* [Your goal]:
Copy every line of text in the material below word for word, leaving out the pictures.

Stored dataset items

[Start of Attachment]

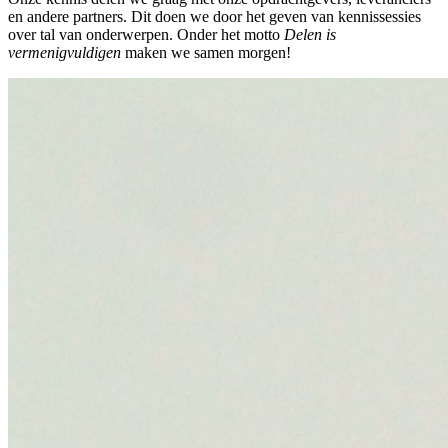
en andere partners. Dit doen we door het geven van kennissessies
over tal van onderwerpen. Onder het motto
Delen is
vermenigvuldigen
maken we samen morgen!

[End of Attachment]

* [Solved exercise]:
en andere partners. Dit doen we door het geven van kennissessies
over tal van onderwerpen. Onder het motto
Delen is
vermenigvuldigen
maken we samen morgen!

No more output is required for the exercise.